- Born: 11 May 1594 Lisbon
- Died: 4 October 1666 (aged 72) Rotterdam
- Noble family: Curiel
- Father: Abraham Curiel
- Mother: Maria de Fonseca
- Occupation: merchant, diplomat

= David Curiel =

Portuguese Jewish merchant in Amsterdam

Don David Curiel (11 May 1594 – 4 October 1666), alias Lopo da Fonseca Ramires, was a Sephardi Jewish merchant.

== Early life and education ==
David Curiel was the son of Abraham Curiel and the brother of Jacob Curiel. He was sent to Heidelberg University in Heidelberg, Germany.

== Diplomatic career ==
In Amsterdam, David Curiel served as Agent to the Spanish Crown as well as being engaged in the import business of jewellery and gunpowder across Europe. He was a financier of the Spanish delegation at the Peace of Westphalia.

Curiel was perhaps the most prominent member of Amsterdam's Sephardi community and was a generous patron of Hebrew scholarship.

Whilst in Amsterdam, Curiel was attacked by a robber, recognising who he was, and 'seriously wounded him with a knife'. Curiel pursued his attacker, with the help of his neighbours.
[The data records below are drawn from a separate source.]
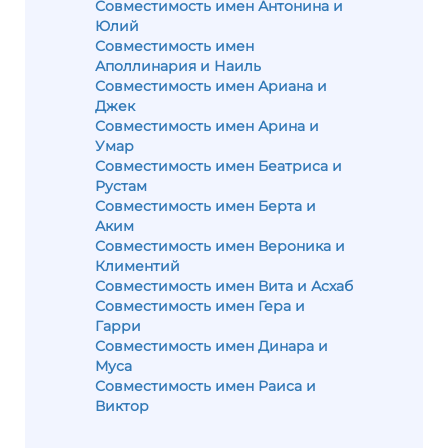
Совместимость имен Антонина и
Юлий
Совместимость имен
Аполлинария и Наиль
Совместимость имен Ариана и
Джек
Совместимость имен Арина и
Умар
Совместимость имен Беатриса и
Рустам
Совместимость имен Берта и
Аким
Совместимость имен Вероника и
Климентий
Совместимость имен Вита и Асхаб
Совместимость имен Гера и
Гарри
Совместимость имен Динара и
Муса
Совместимость имен Раиса и
Виктор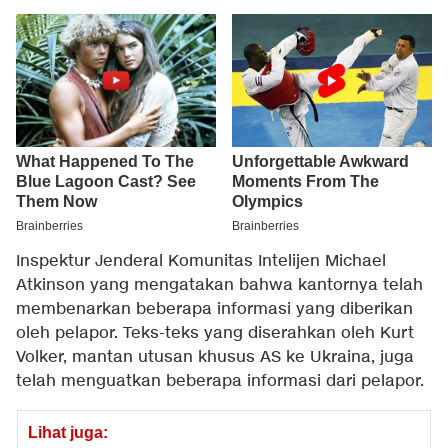
Inspektur Jenderal Komunitas Intelijen Michael
Atkinson yang mengatakan bahwa kantornya telah
membenarkan beberapa informasi yang diberikan
oleh pelapor. Teks-teks yang diserahkan oleh Kurt
Volker, mantan utusan khusus AS ke Ukraina, juga
telah menguatkan beberapa informasi dari pelapor.
Lihat juga:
The man was 'arrested, tried, and executed', and Curiel received a letter of apology from the Stadholder of the Netherlands.

== Family ==
Curiel had two sons born in the Netherlands. Samuel in 1655 and Isaac in 1659. He insisted that his sons be circumcised in accordance with Jewish law and is even said to have refrained from attending the stock exchange on the Sabbath.

== Books ==

- In 1994, the British historian Jonathan Israel wrote a book charting the life of David Curiel, Lopo Ramirez (David Curiel) and the Attempt to Establish a Sephardi Community in Antwerp in 1653–1654.